Photo: Cuba (Aaron Escobar)
Communist Cuba will allow foreign investment in all sectors except education, health and “armed institutions” and offer tax exemptions to overseas companies, the official daily Juventud Rebelde reported Wednesday, disclosing details of a bill proposed by Raul Castro’s government.
The new legislation “aims to provide foreign investors with full protection and legal certainty,” guaranteeing that their investments “will not be expropriated except for reasons of public or social interest previously declared by the Council of Ministers,” the newspaper said.
Any expropriation would take place “in conformity with the constitution and relevant international treaties the country has signed, with due compensation worked out through mutual agreement,” the daily added.
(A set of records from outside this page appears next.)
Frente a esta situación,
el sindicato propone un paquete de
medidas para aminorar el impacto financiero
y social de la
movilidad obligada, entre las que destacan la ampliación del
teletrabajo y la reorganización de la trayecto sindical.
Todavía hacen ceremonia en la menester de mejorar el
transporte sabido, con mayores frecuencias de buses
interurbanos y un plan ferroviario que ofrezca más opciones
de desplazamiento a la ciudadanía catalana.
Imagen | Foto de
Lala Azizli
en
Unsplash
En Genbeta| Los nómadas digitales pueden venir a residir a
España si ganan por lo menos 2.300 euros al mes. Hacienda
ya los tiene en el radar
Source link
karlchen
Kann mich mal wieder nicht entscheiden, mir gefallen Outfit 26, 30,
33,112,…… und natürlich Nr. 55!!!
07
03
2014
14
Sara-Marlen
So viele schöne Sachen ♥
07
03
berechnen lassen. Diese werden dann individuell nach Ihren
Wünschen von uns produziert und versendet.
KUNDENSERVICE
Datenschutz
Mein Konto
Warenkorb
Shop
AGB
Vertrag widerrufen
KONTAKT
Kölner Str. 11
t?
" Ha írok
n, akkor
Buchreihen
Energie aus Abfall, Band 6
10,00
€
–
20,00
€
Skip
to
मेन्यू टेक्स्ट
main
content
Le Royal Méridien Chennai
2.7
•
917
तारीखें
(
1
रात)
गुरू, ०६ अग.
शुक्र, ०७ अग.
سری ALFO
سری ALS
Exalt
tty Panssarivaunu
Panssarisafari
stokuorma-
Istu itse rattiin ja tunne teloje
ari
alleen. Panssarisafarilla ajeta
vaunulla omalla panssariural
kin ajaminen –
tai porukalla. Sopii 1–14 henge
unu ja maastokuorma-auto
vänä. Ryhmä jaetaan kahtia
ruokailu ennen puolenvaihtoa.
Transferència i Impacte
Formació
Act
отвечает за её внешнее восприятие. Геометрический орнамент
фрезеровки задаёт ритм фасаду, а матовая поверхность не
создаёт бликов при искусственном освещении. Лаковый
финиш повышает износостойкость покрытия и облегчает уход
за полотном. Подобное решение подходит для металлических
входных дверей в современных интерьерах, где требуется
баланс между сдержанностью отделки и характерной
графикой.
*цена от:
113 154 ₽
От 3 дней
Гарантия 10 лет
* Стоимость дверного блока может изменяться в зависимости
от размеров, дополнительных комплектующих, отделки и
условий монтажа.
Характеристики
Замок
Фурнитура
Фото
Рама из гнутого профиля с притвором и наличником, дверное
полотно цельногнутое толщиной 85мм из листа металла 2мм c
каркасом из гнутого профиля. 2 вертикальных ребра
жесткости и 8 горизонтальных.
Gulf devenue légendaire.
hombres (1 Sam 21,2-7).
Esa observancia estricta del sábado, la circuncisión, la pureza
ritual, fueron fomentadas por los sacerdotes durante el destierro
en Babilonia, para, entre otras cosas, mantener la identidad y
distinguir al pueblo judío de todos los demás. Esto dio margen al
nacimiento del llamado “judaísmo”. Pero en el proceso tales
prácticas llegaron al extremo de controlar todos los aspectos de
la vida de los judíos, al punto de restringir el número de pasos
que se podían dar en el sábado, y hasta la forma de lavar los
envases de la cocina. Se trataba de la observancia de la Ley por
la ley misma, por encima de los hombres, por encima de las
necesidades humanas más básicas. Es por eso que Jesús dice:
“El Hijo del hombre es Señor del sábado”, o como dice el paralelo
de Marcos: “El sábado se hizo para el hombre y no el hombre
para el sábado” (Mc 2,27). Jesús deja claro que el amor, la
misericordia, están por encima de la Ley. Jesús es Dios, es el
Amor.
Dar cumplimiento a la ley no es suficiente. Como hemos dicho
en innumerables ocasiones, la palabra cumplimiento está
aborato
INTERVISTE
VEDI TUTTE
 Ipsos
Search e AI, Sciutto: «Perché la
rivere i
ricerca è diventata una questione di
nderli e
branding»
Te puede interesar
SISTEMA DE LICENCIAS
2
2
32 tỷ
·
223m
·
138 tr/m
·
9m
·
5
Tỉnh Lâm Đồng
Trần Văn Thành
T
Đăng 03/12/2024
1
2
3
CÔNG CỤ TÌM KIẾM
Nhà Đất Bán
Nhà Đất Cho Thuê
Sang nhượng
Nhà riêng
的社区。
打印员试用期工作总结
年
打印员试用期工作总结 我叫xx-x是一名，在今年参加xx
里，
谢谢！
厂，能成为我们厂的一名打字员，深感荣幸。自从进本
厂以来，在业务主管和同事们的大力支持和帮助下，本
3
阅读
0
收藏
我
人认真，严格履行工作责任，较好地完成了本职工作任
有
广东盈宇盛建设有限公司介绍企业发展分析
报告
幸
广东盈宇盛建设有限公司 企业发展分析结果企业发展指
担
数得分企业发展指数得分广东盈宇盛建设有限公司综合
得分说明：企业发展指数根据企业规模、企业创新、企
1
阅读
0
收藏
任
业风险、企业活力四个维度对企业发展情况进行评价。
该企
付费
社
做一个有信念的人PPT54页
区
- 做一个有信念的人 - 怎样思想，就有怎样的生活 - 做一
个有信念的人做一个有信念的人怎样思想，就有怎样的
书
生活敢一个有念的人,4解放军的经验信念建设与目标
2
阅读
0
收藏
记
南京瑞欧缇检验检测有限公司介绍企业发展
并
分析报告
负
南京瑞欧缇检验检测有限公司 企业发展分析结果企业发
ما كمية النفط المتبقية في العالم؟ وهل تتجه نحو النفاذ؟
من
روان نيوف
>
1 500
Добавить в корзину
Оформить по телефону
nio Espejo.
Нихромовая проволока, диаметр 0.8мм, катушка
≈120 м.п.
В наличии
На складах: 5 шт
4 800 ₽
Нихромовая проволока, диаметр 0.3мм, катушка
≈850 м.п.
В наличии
The draft bill provides tax exemptions on the personal income “of foreign investors who are partners in joint ventures or a party to international economic association contracts,” the newspaper said.
The new legislation will modify an existing foreign investment law that dates back to 1995, bringing it in line with the government’s broader project of “updating” its socialist economic model.
Although the Communist-ruled island began opening its economy to foreign investment in the mid-1980s, the crisis triggered by the loss of subsidies after the collapse of the Soviet bloc led it to pursue that option more vigorously.
Cuba is currently seeking to attract foreign capital through projects such as the recently established Special Development Zone at the Mariel port, touted as the island’s most important development initiative.